One of the Canadian friends I met at the conference. His name is Mark, and in his country, 98% of citizens believe in the reality of climate change.
This recent story caught my eye: Canadians, by a margin of 98%, accept the reality of climate change. That means, if my kindergarten math still serves me, that only 2% don’t believe that climate change is real.
Amazingly, this is an even larger margin than climatologists themselves, who accept the reality of climate change at only a rate of 97%.
In San Francisco, I attended the Climate Reality Project‘s leadership training, which you can read about here. A good deal of the presentation by Al Gore, who on the second day of the conference held forth for nearly 10 hours, was about how to deal with skepticism about climate change.
Skepticism in the face of overwhelming scientific evidence.
Now I understand why conference leaders kept announcing break-out sessions for people from countries who don’t have to deal with climate change skepticism.

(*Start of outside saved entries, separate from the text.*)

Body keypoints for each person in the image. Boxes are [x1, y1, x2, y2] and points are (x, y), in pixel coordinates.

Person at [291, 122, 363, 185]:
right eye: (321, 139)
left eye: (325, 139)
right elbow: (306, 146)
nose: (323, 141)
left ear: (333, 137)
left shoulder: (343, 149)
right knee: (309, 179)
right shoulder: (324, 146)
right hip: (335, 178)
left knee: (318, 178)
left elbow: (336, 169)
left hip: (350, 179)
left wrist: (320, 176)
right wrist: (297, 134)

There were members of almost 60 countries in attendance, the majority of which are comprised of citizens who don’t disbelieve science. Only a handful, including most notably the profligate carbon emitters of the planet per capita, the USA, struggle with accepting fact.
Of course, Canadians are a lot closer to the reality, as the Arctic Sea ice continues to be a cause for alarm, if not downright horror.
We have our work cut out of us, folks, in moving the conversation about climate change past the debate, and into solutions.